Inoltre Atlantia ha tra i suoi soci non solo i Benetton ma anche importanti soggetti finanziari internazionali. Dal fondo sovrano di Singapore Gic, alle banche Hsbc e Lazard, fino a combattivi fondi speculativi come il britannico Tci. Se per i Benetton non tirare troppo sul prezzo può avere un senso, viste le connessioni che da tempo la famiglia coltiva con la politica, lo ha molto meno per gli altri soci. Che infatti si appellano all’Unione europea per chiedere il pieno rispetto delle condizioni di mercato dell’operazione. Il governo Conte 2 prova anche a legare i destini di Autostrade a quelli di Alitalia, sollecitando un impegno finanziario di Atlantia nell’ennesimo tentativo di rilancio della compagnia. Non se ne farà nulla. L’emergenza pandemia fa passare il dossier in secondo piano.

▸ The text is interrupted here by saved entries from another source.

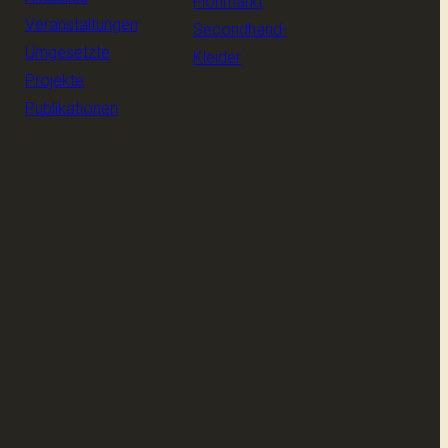
Flohmarkt
Veranstaltungen
Secondhand-
Umgesetzte
Kleider
Projekte
Publikationen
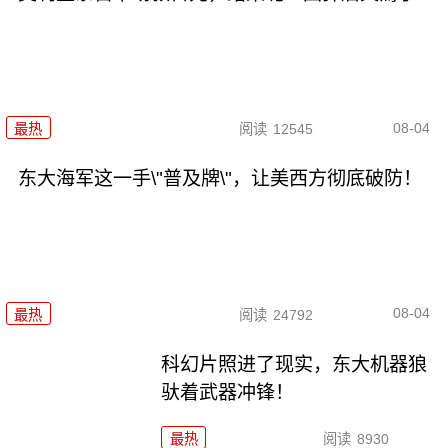
08-04
最热
阅读
12545
东大海军这一手\"普及牌\"，让美西方彻底破防！
08-04
最热
阅读
24792
科幻片照进了现实，东大机器狼
驮着武器冲锋！
最热
阅读
8930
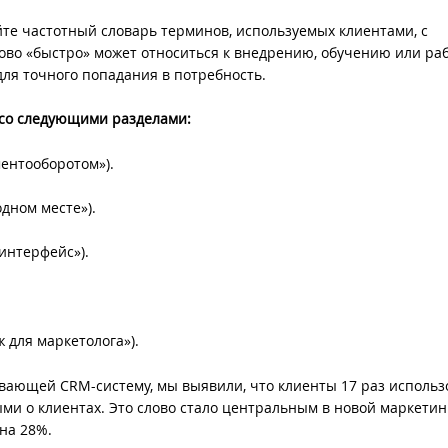
те частотный словарь терминов, используемых клиентами, с
ово «быстро» может относиться к внедрению, обучению или ра
ля точного попадания в потребность.
 со следующими разделами:
ментооборотом»).
дном месте»).
интерфейс»).
для маркетолога»).
ывающей CRM-систему, мы выявили, что клиенты 17 раз использ
ми о клиентах. Это слово стало центральным в новой маркетин
на 28%.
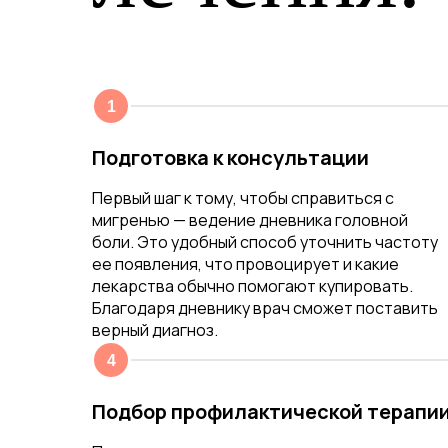
Подготовка к консультации
Первый шаг к тому, чтобы справиться с
мигренью — ведение дневника головной
боли. Это удобный способ уточнить частоту
ее появления, что провоцирует и какие
лекарства обычно помогают купировать.
Благодаря дневнику врач сможет поставить
верный диагноз.
Подбор профилактической терапи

Lo scorso ottobre Cdp, insieme ai fondi Blackstone (statunitense) e Macquaire (australiano) presenta finalmente una prima offerta ad Atlantia. Che viene rimandata al mittente. Autostrade viene valutata tra i 7 e i 9 miliardi, ma poi ci sono altri calcoli come quello sui possibili futuri risarcimenti che resterebbero a carico di Atlantia. Quindi la vera cifra è più bassa. Il fondo inglese Tci fa sapere di ritenere congrua una valutazione di almeno 2 miliardi più alta. In dicembre arriva una seconda offerta di Cdp. Non cambia molto e non cambia neanche la risposta di Atlantia. Poi, con il cambio di governo, tutto si congela per un po’. Lo scorso febbraio il gruppo Gavio rileva la quota di minoranza di Astm. E’ un’operazione che non ha direttamente a che fare con Atlantia. Ma pur sempre di autostrade si tratta e le cifre pagate forniscono elementi a favore di chi sostiene che il vero valore di Aspi sia più alto di quello offerto da Cdp e soci.

Si arriva così alla nuova offerta dello scorso 25 marzo. La cifra non cambia molto: 9,1 miliardi per il 100% di Autostrade. Ma questa volta la proposta è vincolante (ossia impegna il proponente se accettata) e la cifra è “reale”. Tra ristori Covid e riduzione del rischio risarcimenti la somma finale non dovrebbe infatti discostarsi molto da quella prospettata. Tant’è che da Atlantia arriva una sostanziale apertura seppur con contrasti tra i soci. Sembra quasi cosa fatta. Meglio, sembrava. La proposta arrivata dalla Spagna riapre infatti i giochi. Difficile dire come andrà a finire. L’unica cosa quasi certa è che il prezzo pagato ai soci di Atlantia si alzerà ancora un po’.